El misterio de la filantropía
El avión transportó mascarillas y trajes de protección, y en los palés se podía leer: “Aunque los océanos nos separen, nos une la misma luna”
Con las Navidades recién pasadas y la fiesta de Reyes a la vuelta de la esquina, me parece importante recordar la trascendencia que puede tener el acto de regalar, a pesar de vivir en una sociedad donde la filantropía sigue estando en ciernes, como cuento en mi nuevo libro sobre España. Obviamente no me refiero a los paquetes debajo del árbol navideño. Cualquiera que haya estado en Estados Unidos sabe que cuesta encontrar un estadio, un museo o un teatro que no lleve el nombre de un generoso donante. Esa filantropía norteamericana es un llamamiento al corazón y a la generosidad de los más pudientes, si bien les sirve asimismo para inflar su ego y su vanidad. Los nombres de los donantes aparecen con letras grabadas en los edificios que patrocinan. No menos significativo, las grandes fortunas saben que un dólar donado es un dólar que se deducirá en su próxima declaración de la renta.
En cambio, he seguido en España un estéril debate sobre la ley de mecenazgo, la cual debería establecer un marco tributario para impulsar donaciones a cambio de bonificaciones fiscales. Tengo la impresión de que España es un país con una idea muy avanzada de la solidaridad social y la igualdad, al tiempo que mantiene una complicada relación con la riqueza individual.
En mayo de 2019, la fundación de Amancio Ortega ofreció 310 millones de euros a los hospitales para luchar contra el cáncer. Sin embargo, Pablo Iglesias, líder de Unidas Podemos, advirtió: “Una democracia digna no acepta limosnas de multimillonarios para dotar su sistema sanitario, les hace pagar los impuestos que les corresponden y respetar los derechos de sus trabajadores”. El debate fue acalorado en las redes sociales, en las que se presentaba a Ortega como un empresario malhechor. Ante semejante reacción, ¿cómo se va a animar cualquier otro rico a seguir el ejemplo de Ortega?
Una vez una amiga me prestó un libro para que pudiera comprender lo que ella llamaba “el cainismo español”. Miguel de Unamuno escribió Abel Sánchez en 1917, pero también se sintió obligado a añadir, en su segunda edición, un llamativo prólogo en el que escribía sobre su regreso a España, tras años en el extranjero, para descubrir que la envidia se había convertido en “la lepra nacional”.
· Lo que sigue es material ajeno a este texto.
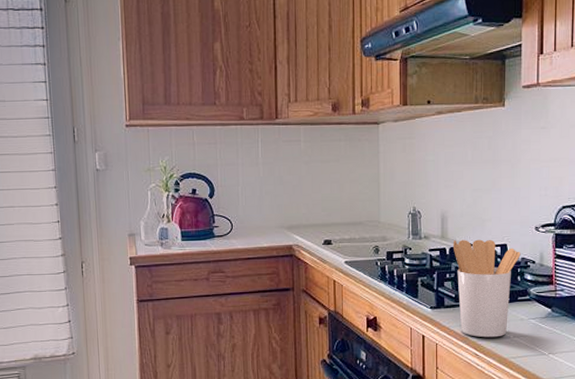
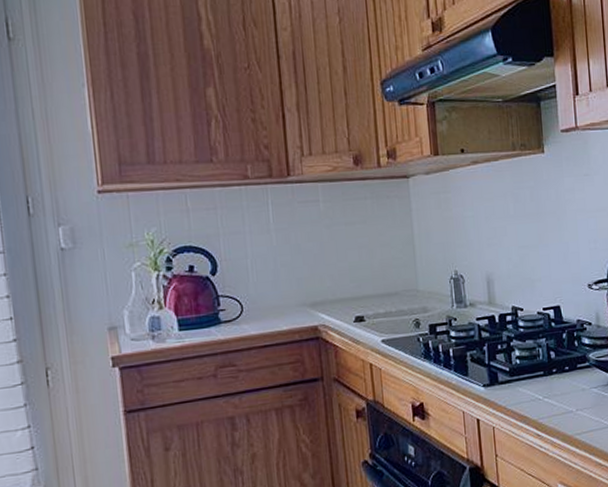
utensil holder: present [452,239,521,338] -> none [501,302,576,415]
¿Por qué los españoles son más indulgentes frente a los despilfarros políticos o fracasos colectivos que frente a los varapalos individuales? Al igual que a muchos otros europeos, me parece que los españoles no valoran lo suficiente el éxito personal (salvo en algunos ámbitos, como el deporte). Y rechazan el fracaso. Por el contrario, los estadounidenses que han hecho fortuna suelen mencionar todo lo que se fue al traste antes de que las cosas fueran viento en popa o citan ejemplos famosos, como el de Sam Walton, quien, pese a la declaración en bancarrota de su primer establecimiento, luego desarrolló un negocio gigantesco, Walmart.
Walton fue también un ejemplo de perseverancia que deberíamos seguir, igual que hizo Ortega al principio de la pandemia, ofreciendo transportar equipo médico de emergencia desde China. El 20 de marzo, un vuelo de Inditex aterrizó en Zaragoza. El avión transportó mascarillas y trajes de protección, dispuesto todo ello en unos palés en los que, tanto en mandarín como en castellano, se leía la siguiente frase: “Aunque los océanos nos separen, nos une la misma luna”.
Raphael Minder es corresponsal de The New York Times en España y autor de ¿Esto es España? Una década de corresponsalía (Península).